[Extracted text]

From:shanghai-archaeology-forum.org NetWriter:Date:2019-12-31

Introduction

Kavos, at the western end of the small island of Keros in the Cyclades (Fig. 1), was for decades one of the most enigmatic archaeological sites in Greece. New fieldwork has transformed our understanding of the island’s central role in the Early Bronze Age Aegean. Earlier work had already defined Kavos as the world’s earliest maritime sanctuary. Excavation in 2016-2018 on the adjacent islet of Dhaskalio demonstrated the site’s dramatic expansion around 2500BC, with planned monumental constructions and centralisation of craft practices, especially metallurgy. These factors, combined with the exceptional reach of the site (visitors came from as far as the mainland of Greece, some 200km to the west) and changes in the subsistence base, point to incipient urbanisation with major changes in hierarchical and heterarchical social relations. Study and interpretation of the finds, currently ongoing, are changing our understanding of social transformations in the third millennium BC eastern Mediterranean at the crucial point just before the appearance of the palaces of Minoan Crete and the complex social and religious organisations they represent. The analysis of these new data will make a great contribution to understanding the role of ritual practices at periodic meeting places worldwide in catalysing wider social change.

The Importance of Keros

Keros has been known since the late nineteenth century when several marble sculptures of the third millennium BCE were found (now in the Louvre and in the National Archaeological Museum in Athens). In the 1960s Colin Renfrew visited the west end of the island at the suggestion of Christos Doumas and found an extensively looted site that at first glance might have seemed like a cemetery. Rescue excavations carried out by the Greek Archaeological Service in the looted area in 1963 and 1967 recovered much broken marble sculpture, marble vessels, and ceramics. A small survey of the area carried out in 1987 suggested the remains extended beyond the looted area and this provided the impetus for a major research project carried out between 2006 and 2008.

[Assigned task 1] Find each line in the records below that contains the string "parameters", matching case exactly, and copy those lines out in full.

[Records for the exercise]

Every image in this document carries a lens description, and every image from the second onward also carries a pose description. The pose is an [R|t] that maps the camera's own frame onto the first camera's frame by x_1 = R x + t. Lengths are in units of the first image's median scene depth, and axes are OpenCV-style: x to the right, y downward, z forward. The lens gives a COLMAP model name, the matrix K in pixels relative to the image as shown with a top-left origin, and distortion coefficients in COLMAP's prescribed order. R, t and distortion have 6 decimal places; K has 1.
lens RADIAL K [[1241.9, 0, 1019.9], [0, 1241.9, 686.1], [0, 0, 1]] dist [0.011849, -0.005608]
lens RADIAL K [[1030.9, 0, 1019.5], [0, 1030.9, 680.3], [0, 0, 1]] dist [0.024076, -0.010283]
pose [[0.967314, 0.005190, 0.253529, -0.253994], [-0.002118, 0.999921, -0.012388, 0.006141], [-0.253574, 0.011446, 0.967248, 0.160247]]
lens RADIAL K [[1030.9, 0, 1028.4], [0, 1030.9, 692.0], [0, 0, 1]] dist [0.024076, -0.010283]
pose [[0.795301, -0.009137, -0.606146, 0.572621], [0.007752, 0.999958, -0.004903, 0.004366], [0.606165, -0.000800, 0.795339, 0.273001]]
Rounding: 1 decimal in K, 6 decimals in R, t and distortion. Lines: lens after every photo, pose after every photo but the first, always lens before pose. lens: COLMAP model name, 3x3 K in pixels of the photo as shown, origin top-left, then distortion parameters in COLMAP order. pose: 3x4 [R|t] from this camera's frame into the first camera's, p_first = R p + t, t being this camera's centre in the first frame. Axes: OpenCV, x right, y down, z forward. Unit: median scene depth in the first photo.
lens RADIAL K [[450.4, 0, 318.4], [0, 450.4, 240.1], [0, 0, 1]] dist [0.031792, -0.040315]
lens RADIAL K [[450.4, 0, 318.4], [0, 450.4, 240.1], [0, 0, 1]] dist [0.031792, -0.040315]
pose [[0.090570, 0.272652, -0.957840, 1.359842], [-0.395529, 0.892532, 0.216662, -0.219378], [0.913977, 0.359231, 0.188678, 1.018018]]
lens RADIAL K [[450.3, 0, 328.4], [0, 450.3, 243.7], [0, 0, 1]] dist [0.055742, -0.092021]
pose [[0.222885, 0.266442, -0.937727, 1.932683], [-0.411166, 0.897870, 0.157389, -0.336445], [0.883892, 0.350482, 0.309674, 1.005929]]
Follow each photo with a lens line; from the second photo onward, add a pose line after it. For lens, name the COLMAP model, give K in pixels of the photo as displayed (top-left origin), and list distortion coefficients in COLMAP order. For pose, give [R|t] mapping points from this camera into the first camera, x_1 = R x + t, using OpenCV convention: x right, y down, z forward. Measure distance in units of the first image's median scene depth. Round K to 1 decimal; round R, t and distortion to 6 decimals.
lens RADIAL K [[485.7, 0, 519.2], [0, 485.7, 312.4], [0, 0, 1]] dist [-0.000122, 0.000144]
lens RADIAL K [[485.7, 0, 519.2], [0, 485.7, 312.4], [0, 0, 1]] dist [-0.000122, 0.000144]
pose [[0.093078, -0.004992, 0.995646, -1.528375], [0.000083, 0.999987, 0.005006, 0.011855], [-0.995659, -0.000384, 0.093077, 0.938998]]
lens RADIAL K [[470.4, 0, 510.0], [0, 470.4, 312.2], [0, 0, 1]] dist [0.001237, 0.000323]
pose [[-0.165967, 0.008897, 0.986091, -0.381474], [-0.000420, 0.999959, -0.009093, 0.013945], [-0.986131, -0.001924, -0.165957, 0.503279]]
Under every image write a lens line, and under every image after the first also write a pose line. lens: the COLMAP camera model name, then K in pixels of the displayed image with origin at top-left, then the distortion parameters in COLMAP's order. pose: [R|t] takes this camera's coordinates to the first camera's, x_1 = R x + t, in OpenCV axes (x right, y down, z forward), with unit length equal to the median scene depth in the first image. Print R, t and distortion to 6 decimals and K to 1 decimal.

[Assigned task 2] Please quote the entire excerpt on Kavos and Keros from the top of this page, word for word.

[Exercise result 1]
Rounding: 1 decimal in K, 6 decimals in R, t and distortion. Lines: lens after every photo, pose after every photo but the first, always lens before pose. lens: COLMAP model name, 3x3 K in pixels of the photo as shown, origin top-left, then distortion parameters in COLMAP order. pose: 3x4 [R|t] from this camera's frame into the first camera's, p_first = R p + t, t being this camera's centre in the first frame. Axes: OpenCV, x right, y down, z forward. Unit: median scene depth in the first photo.
Under every image write a lens line, and under every image after the first also write a pose line. lens: the COLMAP camera model name, then K in pixels of the displayed image with origin at top-left, then the distortion parameters in COLMAP's order. pose: [R|t] takes this camera's coordinates to the first camera's, x_1 = R x + t, in OpenCV axes (x right, y down, z forward), with unit length equal to the median scene depth in the first image. Print R, t and distortion to 6 decimals and K to 1 decimal.

[Exercise result 2]
From:shanghai-archaeology-forum.org NetWriter:Date:2019-12-31

Introduction

Kavos, at the western end of the small island of Keros in the Cyclades (Fig. 1), was for decades one of the most enigmatic archaeological sites in Greece. New fieldwork has transformed our understanding of the island’s central role in the Early Bronze Age Aegean. Earlier work had already defined Kavos as the world’s earliest maritime sanctuary. Excavation in 2016-2018 on the adjacent islet of Dhaskalio demonstrated the site’s dramatic expansion around 2500BC, with planned monumental constructions and centralisation of craft practices, especially metallurgy. These factors, combined with the exceptional reach of the site (visitors came from as far as the mainland of Greece, some 200km to the west) and changes in the subsistence base, point to incipient urbanisation with major changes in hierarchical and heterarchical social relations. Study and interpretation of the finds, currently ongoing, are changing our understanding of social transformations in the third millennium BC eastern Mediterranean at the crucial point just before the appearance of the palaces of Minoan Crete and the complex social and religious organisations they represent. The analysis of these new data will make a great contribution to understanding the role of ritual practices at periodic meeting places worldwide in catalysing wider social change.

The Importance of Keros

Keros has been known since the late nineteenth century when several marble sculptures of the third millennium BCE were found (now in the Louvre and in the National Archaeological Museum in Athens). In the 1960s Colin Renfrew visited the west end of the island at the suggestion of Christos Doumas and found an extensively looted site that at first glance might have seemed like a cemetery. Rescue excavations carried out by the Greek Archaeological Service in the looted area in 1963 and 1967 recovered much broken marble sculpture, marble vessels, and ceramics. A small survey of the area carried out in 1987 suggested the remains extended beyond the looted area and this provided the impetus for a major research project carried out between 2006 and 2008.